Try it in the past tense, “When you did such and such, I got the feeling you didn’t care about my feelings.” Or if there was an incident that set the silent treatment off because of something YOU did to hurt the other person, you may want to apologize first. If you think that you did something inconsiderate to spark this silence, reach out (by text, letter, email, or voice message) and explain that the relationship is important to you and you want to continue to work things out.

Try something heartfelt like: “I didn’t intend to hurt you, and I apologize. But when you blame me, or act like I did this to hurt you on purpose, and give me the silent treatment, it makes me feel like you don’t want to have the conversation and try to work things out.” Ultimately if they don’t reach back out in response, and continue to ghost you, then it’s on them. This is their choice and it’s not about you. Move on.

Taking Space is Often Healthy

The difference between the silent treatment and “taking space” is that it may be healthy to take a breath and gather your thoughts before responding to someone who has upset you. That can be smart if you worry you’re going to say something you would regret. You can even tell the person: “I am upset right now. I need a minute to think and then I want to speak when I calm down.”

That allows you to signal that you will respond but you want to do so when you have full control of your emotions and you want to choose your words carefully and with intention. We rarely take that moment to gather ourselves, but it can be useful and if you care about the relationship, it can show that you want to take care to react rationally.

Ultimately if you are the one given the silent treatment, especially by a romantic partner, you may want to decide whether they are trying to control you and be cruel or inflict pain, and if that is the case then you have to see this for what it is: A different type of emotional abuse, and one that you should not have to tolerate in a healthy relationship.
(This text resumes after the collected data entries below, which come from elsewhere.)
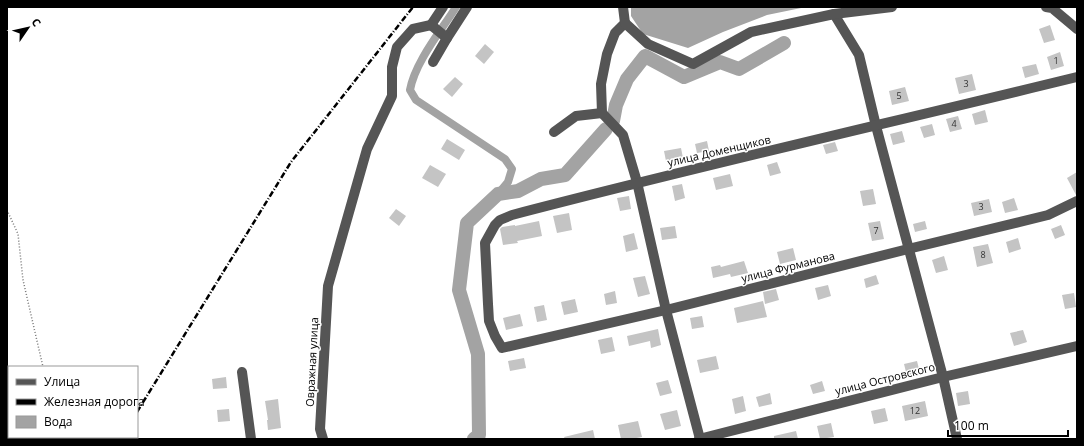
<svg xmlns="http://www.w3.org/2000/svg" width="1084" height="446" font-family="'Open Sans',sans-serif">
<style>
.water{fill:#a3a3a3}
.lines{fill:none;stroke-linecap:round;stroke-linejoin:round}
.canal{stroke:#a3a3a3;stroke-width:8}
.river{stroke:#a3a3a3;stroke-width:14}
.building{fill:#c4c4c4}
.path{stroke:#777;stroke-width:1.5;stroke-dasharray:1 2;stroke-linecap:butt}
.minor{stroke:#555;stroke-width:10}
.rail{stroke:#000;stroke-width:2.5;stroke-dasharray:6 2 1 2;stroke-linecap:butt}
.labels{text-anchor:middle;stroke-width:3;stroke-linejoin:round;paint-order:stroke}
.number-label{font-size:9px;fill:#313131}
.street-label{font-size:11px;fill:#000;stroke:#fff}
</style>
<rect width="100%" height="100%" fill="#fff"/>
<!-- water -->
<path class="water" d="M 631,7 L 806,7 L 767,15 L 723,32 L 688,48 L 643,34 L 631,16 Z"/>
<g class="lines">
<!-- canal -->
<path class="canal" d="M 456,7 C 441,31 415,62 410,90 L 416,100 L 505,159 L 512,169 L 508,182 L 498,194"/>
<!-- river -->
<g class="river">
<path d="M 613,121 L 616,105 L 627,79 L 645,56 L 684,77 L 720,62 L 739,69 L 784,43"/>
<path d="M 474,439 L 479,435 L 478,354 L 459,290 L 467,223 L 498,194 L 518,191 L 541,179 L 565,175 L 606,129"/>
</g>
</g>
<!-- building -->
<g class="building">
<path d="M 1050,25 L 1055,40 L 1044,43 L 1039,29 Z"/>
<path d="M 485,44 L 494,52 L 484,64 L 475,56 Z"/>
<path d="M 1060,52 L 1064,66 L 1051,70 L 1047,57 Z"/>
<path d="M 1036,64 L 1039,74 L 1025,78 L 1022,67 Z"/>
<path d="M 972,74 L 976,90 L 959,94 L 955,78 Z"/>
<path d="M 455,77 L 463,84 L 452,97 L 443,89 Z"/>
<path d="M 905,87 L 909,101 L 892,105 L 889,91 Z"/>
<path d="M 985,110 L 988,122 L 975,125 L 972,114 Z"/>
<path d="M 958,116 L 962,129 L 950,132 L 946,119 Z"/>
<path d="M 932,124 L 935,135 L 924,138 L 920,127 Z"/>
<path d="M 902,131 L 905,142 L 893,145 L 890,134 Z"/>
<path d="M 447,139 L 465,150 L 459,160 L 441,149 Z"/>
<path d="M 707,141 L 709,151 L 697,153 L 695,144 Z"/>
<path d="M 835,142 L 838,151 L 826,154 L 823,145 Z"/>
<path d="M 681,148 L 683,158 L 666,161 L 664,151 Z"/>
<path d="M 777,162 L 781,173 L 770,176 L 767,165 Z"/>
<path d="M 430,165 L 446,174 L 438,187 L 422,178 Z"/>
<path d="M 1077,172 L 1077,195 L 1076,195 L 1067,178 Z"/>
<path d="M 730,174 L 733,186 L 716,190 L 713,178 Z"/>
<path d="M 682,184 L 685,198 L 675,201 L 672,186 Z"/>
<path d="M 873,189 L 876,204 L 863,206 L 860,191 Z"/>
<path d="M 629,196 L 631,209 L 620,211 L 617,198 Z"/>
<path d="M 1014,198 L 1018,210 L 1005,213 L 1002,202 Z"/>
<path d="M 989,199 L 992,212 L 974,216 L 971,203 Z"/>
<path d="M 396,209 L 406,216 L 399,226 L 389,218 Z"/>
<path d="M 569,213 L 572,230 L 557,233 L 553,216 Z"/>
<path d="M 539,221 L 542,236 L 517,241 L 518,243 L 503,245 L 500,229 L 502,227 L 515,225 L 515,226 Z"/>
<path d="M 880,221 L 884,239 L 872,241 L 868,223 Z"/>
<path d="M 925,221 L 927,229 L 915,232 L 913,224 Z"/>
<path d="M 1061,225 L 1065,235 L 1055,239 L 1051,229 Z"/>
<path d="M 675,226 L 677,238 L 662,240 L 660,228 Z"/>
<path d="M 634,233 L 638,249 L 626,252 L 623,236 Z"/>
<path d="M 1018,238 L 1021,249 L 1009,253 L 1006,242 Z"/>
<path d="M 988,244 L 993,263 L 977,267 L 973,247 Z"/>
<path d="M 793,248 L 796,260 L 780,264 L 777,252 Z"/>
<path d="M 944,256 L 948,270 L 936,273 L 932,260 Z"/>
<path d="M 744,261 L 748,273 L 731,277 L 730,274 L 713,278 L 711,267 L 720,265 L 721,267 Z"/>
<path d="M 876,275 L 879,284 L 866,288 L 864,279 Z"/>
<path d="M 645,276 L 650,294 L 638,297 L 633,278 Z"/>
<path d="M 828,285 L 831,296 L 818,300 L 815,288 Z"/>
<path d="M 776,289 L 779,300 L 765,304 L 763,292 Z"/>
<path d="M 615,291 L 617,303 L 606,305 L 604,294 Z"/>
<path d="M 1074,293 L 1076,307 L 1065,309 L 1062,295 Z"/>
<path d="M 575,299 L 578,312 L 564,315 L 561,302 Z"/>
<path d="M 763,301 L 767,317 L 737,323 L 734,308 Z"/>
<path d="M 544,305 L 547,320 L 537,322 L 534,307 Z"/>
<path d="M 520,314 L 523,326 L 506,330 L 503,318 Z"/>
<path d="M 702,316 L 704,327 L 692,329 L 690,318 Z"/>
<path d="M 658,329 L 661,345 L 651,348 L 650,341 L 629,346 L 627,336 Z"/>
<path d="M 1023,330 L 1027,342 L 1014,346 L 1010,333 Z"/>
<path d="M 612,337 L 615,351 L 601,354 L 598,340 Z"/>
<path d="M 716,356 L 719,369 L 700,373 L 697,360 Z"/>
<path d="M 524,358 L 526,368 L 510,371 L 508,361 Z"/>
<path d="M 917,361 L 920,373 L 907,376 L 904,364 Z"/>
<path d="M 226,377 L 227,388 L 213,389 L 212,379 Z"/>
<path d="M 668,380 L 672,393 L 660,396 L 656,383 Z"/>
<path d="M 822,381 L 825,391 L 813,394 L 810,385 Z"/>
<path d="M 968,391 L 970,404 L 958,406 L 956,393 Z"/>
<path d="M 770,393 L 772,404 L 759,407 L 756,397 Z"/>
<path d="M 743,396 L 746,411 L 735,414 L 732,399 Z"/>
<path d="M 278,399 L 281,428 L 268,430 L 267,420 L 268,420 L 265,401 Z"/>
<path d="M 925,401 L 928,416 L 905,421 L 902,406 Z"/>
<path d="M 885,408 L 888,421 L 874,424 L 871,411 Z"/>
<path d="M 229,409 L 230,421 L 218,422 L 217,410 Z"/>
<path d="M 677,410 L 681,426 L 665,430 L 660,414 Z"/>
<path d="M 638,421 L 642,437 L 631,439 L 621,439 L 618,425 Z"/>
<path d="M 831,423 L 834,437 L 820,439 L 817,426 Z"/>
<path d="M 593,430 L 595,439 L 565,439 L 564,437 Z"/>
<path d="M 796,431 L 798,439 L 774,439 L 774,436 Z"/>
</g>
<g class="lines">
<!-- path -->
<g class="path">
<path d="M 7,210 L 18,234 L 23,280 L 43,367"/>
<path d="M 70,437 L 74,439"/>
</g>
<!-- minor -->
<g class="minor">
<path d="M 623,7 L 625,23 L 615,33 L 607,54 L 601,84 L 602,113 L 623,135 L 637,182 L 666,310 L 700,439"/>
<path d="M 1046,7 L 1052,8 L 1077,29"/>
<path d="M 834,14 L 859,55 L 876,126 L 943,377 L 957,439"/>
<path d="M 625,23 L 648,44 L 693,64 L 751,32 L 834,14 L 892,7"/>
<path d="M 431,25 L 443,7"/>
<path d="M 433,62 L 447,38 L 467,7"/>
<path d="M 1077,77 C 889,123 699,166 512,215 L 500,220 L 495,225 L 485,243 L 488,304 L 489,321 L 495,336 L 502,348 L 666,310 L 908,249 L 1048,215 L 1077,201"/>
<path d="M 554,132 L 576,116 L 602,113"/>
<path d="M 242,372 L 251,439"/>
<path d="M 323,439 L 320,429 L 328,286 L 367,149 L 392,96 L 392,67 L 397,47 L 413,29 L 431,25 L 447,38"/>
<path d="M 699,439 L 943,377 L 1077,346"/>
</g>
<!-- rail -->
<g class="rail">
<path d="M 137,412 L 291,162 L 413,7"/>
<path d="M 120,439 L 121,437"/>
</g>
</g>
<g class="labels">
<!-- number labels -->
<g class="number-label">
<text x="1056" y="64">1</text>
<text x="966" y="87">3</text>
<text x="899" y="99">5</text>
<text x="954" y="127">4</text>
<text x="981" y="210">3</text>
<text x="876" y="234">7</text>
<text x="983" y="258">8</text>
<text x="915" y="414">12</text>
</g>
<!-- street labels -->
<g class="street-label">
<text transform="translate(719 151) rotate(-13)" y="4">улица Доменщиков</text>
<text transform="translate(788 267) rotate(-14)" y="4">улица Фурманова</text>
<text transform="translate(312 362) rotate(-87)" y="4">Овражная улица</text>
<text transform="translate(885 379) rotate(-14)" y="4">улица Островского</text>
</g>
</g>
<!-- border -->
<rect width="1084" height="446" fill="none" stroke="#000000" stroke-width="16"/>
<!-- legend -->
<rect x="8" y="366" width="130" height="72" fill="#ffffff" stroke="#999999"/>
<rect x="16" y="379" width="20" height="6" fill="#555555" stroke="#999999"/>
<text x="44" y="386" font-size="12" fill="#000000">Улица</text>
<rect x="16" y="399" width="20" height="6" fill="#000000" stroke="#999999"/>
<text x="44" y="406" font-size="12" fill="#000000">Железная дорога</text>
<rect x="16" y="416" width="20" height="12" fill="#a3a3a3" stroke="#999999"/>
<text x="44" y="426" font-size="12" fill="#000000">Вода</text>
<!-- north arrow -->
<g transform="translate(28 28) rotate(56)" stroke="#ffffff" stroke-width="3" paint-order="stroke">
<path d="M0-3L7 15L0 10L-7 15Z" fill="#000000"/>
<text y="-6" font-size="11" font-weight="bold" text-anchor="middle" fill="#000000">С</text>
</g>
<!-- scale -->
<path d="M948 430v6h120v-6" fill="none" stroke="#000000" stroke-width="2"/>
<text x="954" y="430" font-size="12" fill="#000000" stroke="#ffffff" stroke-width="3" paint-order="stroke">100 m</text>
</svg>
The first time I encountered it as an adult was when my young child decided that I had done something to annoy her and so would not be worthy of a response for a few hours. Luckily this treatment ultimately gave way to brief monosyllabic, then full-sentence conversation, tearful apologies,, forgiveness and ultimately hugs, kisses and being friends again. But it felt bad, even coming from a childish little person (then about age 6) whose behavior could be chalked up as emotional growing pains.

Later in life and more recently, I have experienced the silent treatment both in work situations and in social ones. Recently a friend told me she was being given the silent treatment by someone she worked with and it was hurting her hourly.

In each case, whether the ghosting was by someone I cared about or only someoneI had to put up with in certain work situations, it caused my chest to tighten and jaw to clench. You know it when it’s directed at you. And when that happens, I might be able to rationalize that the other person is just being immature, not willing to have a tough conversation, or acting out of their own sense of being hurt — but no matter what you try and tell yourself, being given the silent treatment never feels good.

I won’t do it to anyone ever again, and even when having a tough conversation is unpleasant, I make myself do it. Eventually, these conversations have to be had, if you ever want to have a relationship with that person again. And for the sake of everyone involved, the sooner the better. If they won’t relate, you have to end the relationship.

One response to “How to Handle It When a Friend, Partner or Loved One Gives You the Silent Treatment.”

  1. I stop talking to someone because I’m afraid I’ll say something I can’t take back. Also, I’m not just going to say something to someone I’m sore at, like ‘when’s dinner?’. That’d be weird. At my angriest, I may not talk to someone for a few days if I don’t feel I’ve got my emotions in check.